During military operations in Afghanistan and Iraq, the American armed forces are building up a biometric database of friend and foe. But security doesn’t seem to be taken very seriously: Six of the biometric devices used end up at the Chaos Computer Club via Ebay.

A German security researcher from the Chaos Computer Club (CCC) has successfully purchased several devices on Ebay, which are said to have contained complete data sets of suspected terrorists and wanted persons, but also local US military personnel. The New York Times reports that most of the people whose biometric data was collected during US military operations after September 11, 2001 are Afghans and Iraqis.

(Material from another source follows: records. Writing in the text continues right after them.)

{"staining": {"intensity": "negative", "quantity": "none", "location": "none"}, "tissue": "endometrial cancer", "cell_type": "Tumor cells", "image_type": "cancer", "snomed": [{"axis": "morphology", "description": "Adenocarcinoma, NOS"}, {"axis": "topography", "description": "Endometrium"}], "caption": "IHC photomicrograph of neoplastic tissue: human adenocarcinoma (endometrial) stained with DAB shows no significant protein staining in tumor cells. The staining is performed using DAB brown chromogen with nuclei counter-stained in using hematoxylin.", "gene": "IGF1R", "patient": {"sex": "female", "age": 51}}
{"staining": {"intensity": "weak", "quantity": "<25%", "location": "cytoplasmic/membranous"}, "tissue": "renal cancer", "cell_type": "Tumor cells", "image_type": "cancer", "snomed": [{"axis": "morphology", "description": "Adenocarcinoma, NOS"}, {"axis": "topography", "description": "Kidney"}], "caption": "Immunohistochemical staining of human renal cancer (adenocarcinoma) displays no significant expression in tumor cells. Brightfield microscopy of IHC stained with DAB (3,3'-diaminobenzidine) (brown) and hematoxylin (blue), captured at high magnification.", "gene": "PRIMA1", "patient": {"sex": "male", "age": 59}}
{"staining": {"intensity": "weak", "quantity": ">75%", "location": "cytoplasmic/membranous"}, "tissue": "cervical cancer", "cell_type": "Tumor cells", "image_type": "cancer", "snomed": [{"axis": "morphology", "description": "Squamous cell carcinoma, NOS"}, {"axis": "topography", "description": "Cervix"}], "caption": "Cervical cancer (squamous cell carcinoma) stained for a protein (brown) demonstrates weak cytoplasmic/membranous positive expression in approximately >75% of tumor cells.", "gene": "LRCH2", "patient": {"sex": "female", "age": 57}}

As the newspaper reports, one of these biometric devices was listed at auction on Ebay for US$149.95. CCC researcher Matthias Marx won with a bid of only 68 US dollars. After the auction, the device was sent to him in Hamburg in August. He then discovered fingerprints, iris scans, faces and DNA from a total of 2,632 people on the memory card. According to the report, the device, dubbed SEEK II (Secure Electronic Enrollment Kit), was last deployed near the Afghan city of Kandahar in the summer of 2012.

According to the information, it is not possible to understand how the device ended up on Ebay a decade later after being used in Afghanistan. When asked by the New York Times, the US Department of Defense demanded that it be returned to the US authorities for further investigation.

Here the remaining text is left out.